[AIM OF THE EXERCISE]
For the listing below, output exactly the lines from the line with "or 1 occurrences" up to and including the line with "- [4-repetition_token_3.rb](./4-repetition_token_3.rb): Ruby", and no other lines.

[LISTED ENTRIES]

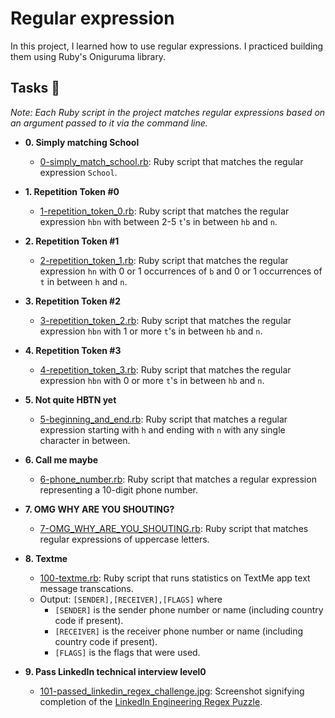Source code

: # Regular expression

In this project, I learned how to use regular expressions. I practiced building
them using Ruby's Oniguruma library.

## Tasks :page_with_curl:

_Note: Each Ruby script in the project matches regular expressions based on an
argument passed to it via the command line._

- **0. Simply matching School**

  - [0-simply_match_school.rb](./0-simply_match_school.rb): Ruby script that
    matches the regular expression `School`.

- **1. Repetition Token #0**

  - [1-repetition_token_0.rb](./1-repetition_token_0.rb): Ruby script that matches
    the regular expression `hbn` with between 2-5 `t`'s in between `hb` and `n`.

- **2. Repetition Token #1**

  - [2-repetition_token_1.rb](./2-repetition_token_1.rb): Ruby script that matches
    the regular expression `hn` with 0 or 1 occurrences of `b` and 0 or 1
    occurrences of `t` in between `h` and `n`.

- **3. Repetition Token #2**

  - [3-repetition_token_2.rb](./3-repetition_token_2.rb): Ruby script that matches
    the regular expression `hbn` with 1 or more `t`'s in between `hb` and `n`.

- **4. Repetition Token #3**

  - [4-repetition_token_3.rb](./4-repetition_token_3.rb): Ruby script that matches the
    regular expression `hbn` with 0 or more `t`'s in between `hb` and `n`.

- **5. Not quite HBTN yet**

  - [5-beginning_and_end.rb](./5-beginning_and_end.rb): Ruby script that matches a
    regular expression starting with `h` and ending with `n` with any single character in between.

- **6. Call me maybe**

  - [6-phone_number.rb](./6-phone_number.rb): Ruby script that matches a regular expression
    representing a 10-digit phone number.

- **7. OMG WHY ARE YOU SHOUTING?**

  - [7-OMG_WHY_ARE_YOU_SHOUTING.rb](./7-OMG_WHY_ARE_YOU_SHOUTING.rb): Ruby script that
    matches regular expressions of uppercase letters.

- **8. Textme**

  - [100-textme.rb](./100-textme.rb): Ruby script that runs statistics on TextMe app text
    message transcations.
  - Output: `[SENDER],[RECEIVER],[FLAGS]` where
    - `[SENDER]` is the sender phone number or name (including country code
      if present).
    - `[RECEIVER]` is the receiver phone number or name (including country code
      if present).
    - `[FLAGS]` is the flags that were used.

- **9. Pass LinkedIn technical interview level0**
  - [101-passed_linkedin_regex_challenge.jpg](./101-passed_linkedin_regex_challenge.jpg):
    Screenshot signifying completion of the
    [LinkedIn Engineering Regex Puzzle](https://engineering.linkedin.com/puzzle).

[RESPONSE TO THE TASK]
    the regular expression `hn` with 0 or 1 occurrences of `b` and 0 or 1
    occurrences of `t` in between `h` and `n`.

- **3. Repetition Token #2**

  - [3-repetition_token_2.rb](./3-repetition_token_2.rb): Ruby script that matches
    the regular expression `hbn` with 1 or more `t`'s in between `hb` and `n`.

- **4. Repetition Token #3**

  - [4-repetition_token_3.rb](./4-repetition_token_3.rb): Ruby script that matches the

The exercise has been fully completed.